By Guy Faulconbridge
(Reuters) -U.S. President Donald Trump ordered the U.S. military on Thursday to immediately resume testing nuclear weapons after a gap of 33 years, minutes before beginning a meeting with Chinese President Xi Jinping.
How many nuclear weapons tests have there been, why were they stopped – and why would anyone start them again?
THE NUCLEAR AGE
The United States opened the nuclear era in July 1945 with the test of a 20-kiloton atomic bomb at Alamogordo, New Mexico, in July 1945, and then dropped atomic bombs on the Japanese cities of Hiroshima and Nagasaki in August 1945 to force Japan to surrender in World War Two.
The Soviet Union shocked the West by detonating its first nuclear bomb just four years later, in August 1949.
In the five decades between 1945 and the 1996 Comprehensive Nuclear Test-Ban Treaty (CTBT), over 2,000 nuclear tests were carried out, 1,032 of them by the United States and 715 of them by the Soviet Union, according to the United Nations.
Britain carried out 45 tests, France 210 and China 45.
Since the CTBT, 10 nuclear tests have taken place. India conducted two in 1998, Pakistan also two in 1998, and North Korea conducted tests in 2006, 2009, 2013, 2016 (twice) and 2017, according to the United Nations.
The United States last tested in 1992, China and France in 1996 and the Soviet Union in 1990. Russia, which inherited most of the Soviet nuclear arsenal, has never done so.
Russia held nuclear drills last week and has tested a nuclear-powered cruise missile and a nuclear-powered torpedo but has not tested a nuclear warhead.
WHY WAS NUCLEAR TESTING ENDED?
Concern mounted about the impact of the tests – above ground, underground and underwater – on human health and the environment.

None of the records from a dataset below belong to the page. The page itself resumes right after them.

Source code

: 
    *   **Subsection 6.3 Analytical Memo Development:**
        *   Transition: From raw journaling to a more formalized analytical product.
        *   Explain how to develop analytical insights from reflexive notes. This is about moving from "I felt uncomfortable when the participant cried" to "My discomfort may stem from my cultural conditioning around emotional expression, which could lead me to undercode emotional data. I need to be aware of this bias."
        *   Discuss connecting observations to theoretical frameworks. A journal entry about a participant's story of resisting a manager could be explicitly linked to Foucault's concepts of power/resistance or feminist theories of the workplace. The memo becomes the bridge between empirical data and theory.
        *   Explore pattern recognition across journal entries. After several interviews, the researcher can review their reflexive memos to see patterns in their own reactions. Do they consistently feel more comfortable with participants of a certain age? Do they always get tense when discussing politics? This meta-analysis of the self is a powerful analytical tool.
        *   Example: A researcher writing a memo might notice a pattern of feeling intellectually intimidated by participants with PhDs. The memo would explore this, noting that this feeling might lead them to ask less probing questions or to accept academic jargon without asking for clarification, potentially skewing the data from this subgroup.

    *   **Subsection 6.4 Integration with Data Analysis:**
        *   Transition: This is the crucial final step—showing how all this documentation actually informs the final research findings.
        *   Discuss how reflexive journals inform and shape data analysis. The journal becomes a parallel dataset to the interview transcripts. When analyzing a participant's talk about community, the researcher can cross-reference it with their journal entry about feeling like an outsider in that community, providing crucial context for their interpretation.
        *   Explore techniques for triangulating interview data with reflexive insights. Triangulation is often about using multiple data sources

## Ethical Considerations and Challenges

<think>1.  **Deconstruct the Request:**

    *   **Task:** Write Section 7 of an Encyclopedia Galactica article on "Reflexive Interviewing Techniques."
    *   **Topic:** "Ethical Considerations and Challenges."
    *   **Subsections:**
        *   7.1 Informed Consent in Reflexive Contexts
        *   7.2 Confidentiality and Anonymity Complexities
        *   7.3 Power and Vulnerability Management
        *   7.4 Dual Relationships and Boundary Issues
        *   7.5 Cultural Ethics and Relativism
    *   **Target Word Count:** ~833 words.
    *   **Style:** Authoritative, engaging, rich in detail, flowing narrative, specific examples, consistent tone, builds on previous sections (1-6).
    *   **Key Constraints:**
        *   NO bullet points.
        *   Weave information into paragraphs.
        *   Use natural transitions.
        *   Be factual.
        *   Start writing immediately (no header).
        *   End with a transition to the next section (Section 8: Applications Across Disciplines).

The impact of the West’s testing in the Pacific and of Soviet testing in Kazakhstan and the Arctic was significant on both the environment and the people. Activists say millions of people in both the Pacific and Kazakhstan had their lands contaminated by nuclear testing – and have faced health issues for decades.
By limiting the Cold War bonanza of nuclear testing, advocates said, tensions between Moscow and Washington could be reduced.
The CTBT bans nuclear explosions by everyone, everywhere. It was signed by Russia in 1996 and ratified in 2000. The United States signed the treaty in 1996 but has not ratified it.
In 2023, President Vladimir Putin formally revoked Russia’s ratification of the CTBT, bringing his country in line with the United States.
WHY WOULD YOU TEST AGAIN?
To gather information – or to send a signal.
Tests provide evidence of what any new nuclear weapon will do – and whether older weapons still work.
In 2020, the Washington Post reported that the administration of U.S. president Donald Trump had discussed whether or not to conduct a nuclear test.
Apart from providing technical data, such a test would be seen in Russia and China as a deliberate assertion of U.S. strategic power.
Putin has repeatedly warned that if the United States resumed nuclear testing, Russia would too. Putin says a global nuclear arms race is already underway.
WHAT ARE BIG POWERS DOING WITH THEIR NUCLEAR WEAPONS?
The exact number of warheads each country has are secret but Russia has a total of about 5,459 warheads while the United States has about 5,177, according to the Federation of American Scientists. Those number include deployed, stockpiled and retired warheads.
The Washington D.C.-based Arms Control Association says the United States has a stockpile of 5,225 nuclear warheads and Russia has 5,580.
Global nuclear warhead stockpiles peaked in 1986 at over 70,000 warheads, most in the Soviet Union and the United States, but have since been reduced to about 12,000, most still in Russia and the United States.
China is the third largest nuclear power with 600 warheads, France has 290, the United Kingdom 225, India 180, Pakistan 170, Israel 90 and North Korea 50, according to the Federation of American Scientists.
Russia, the United States and China are all undertaking major modernisations of their nuclear arsenals.